Passage shown:

JSON (Short for JavaScript Object notation) has become one of the standard formats for sending data by HTTP request between web browsers and other applications. It is a much more flexible data format than a tabular text form like CSV. Here is an example.

In [104]:

obj = """
{"name": "Wes",
"places_lived": ["United States", "Spain", "Germany"],
"pet": null,
"siblings":[{"name": "Scott", "age": 25, "pet":"Zuko"},
            {"name": "Katie", "age": 33, "pet": "Cisco"}]
}
"""

To convert JSON string to Python form, use json.loads:

In [105]:

import json

In [106]:

result = json.loads(obj)

In [107]:

result

Out[107]:

{u'name': u'Wes',
 u'pet': None,
 u'places_lived': [u'United States', u'Spain', u'Germany'],
 u'siblings': [{u'age': 25, u'name': u'Scott', u'pet': u'Zuko'},
  {u'age': 33, u'name': u'Katie', u'pet': u'Cisco'}]}

json.dumps converts a Python object back to JSON:

In [108]:

asjson = json.dumps(result)

You can pass a list of JSON objects to the DataFrame constructor and select a subset of the data fields:

In [109]:

siblings = pd.DataFrame(result['siblings'], columns = ['name','age'])

In [110]:

siblings

Out[110]:

	name	age
0	Scott	25
1	Katie	33

XML and HTML: Web Scraping # THIS PART FAILED WHEN ATTEMPTED TO READ tables[9] and tables[13]¶

To get started, find the URL you want to extract data from, open it with urllib2 and parse the stream with lxml like so:

In [111]:

from lxml.html import parse
from urllib2 import urlopen

In [112]:

help(parse)

Help on function parse in module lxml.html:

parse(filename_or_url, parser=None, base_url=None, **kw)
    Parse a filename, URL, or file-like object into an HTML document
    tree.  Note: this returns a tree, not an element.  Use
    ``parse(...).getroot()`` to get the document root.
    
    You can override the base URL with the ``base_url`` keyword.  This
    is most useful when parsing from a file-like object.

Material provided:
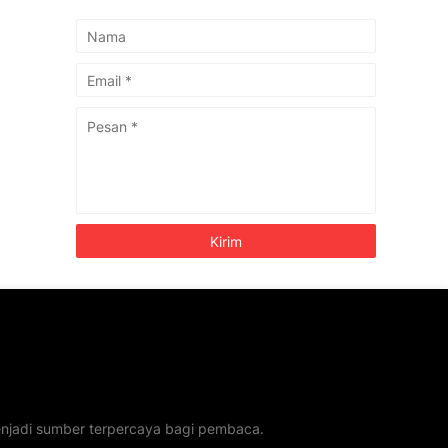
menjadi sumber terpercaya bagi pembaca.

Task to complete:
Extend the passage on JSON parsing and web scraping in Python, starting right after its final sentence.

Exercise answer:
In [113]:

parsed = parse((urlopen('http://finance.yahoo.com/q/op?s=AAPL+Options')))

In [117]:

doc = parsed.getroot()

In [118]:

doc

Out[118]:

<Element html at 0x109b62ba8>

Using this object, you can extract all HTML tags of a particular type, such as table tags containing the data of interest. As a simple example, suppose you wanted to get a list of every URL linked to in the document; links are a tags in HTML. Using the document root's findall method along with an XPath (a means of expressing "queries" on the document):

In [119]:

links = doc.findall('.//a')

In [121]:

links[15:20]

Out[121]:

[<Element a at 0x106518470>,
 <Element a at 0x1065184c8>,
 <Element a at 0x106518520>,
 <Element a at 0x106518578>,
 <Element a at 0x1065185d0>]

But these are objects representing HTML elements; to get the URL and link text you have to use each element's get method (for the URL) and text content methos (for the display text)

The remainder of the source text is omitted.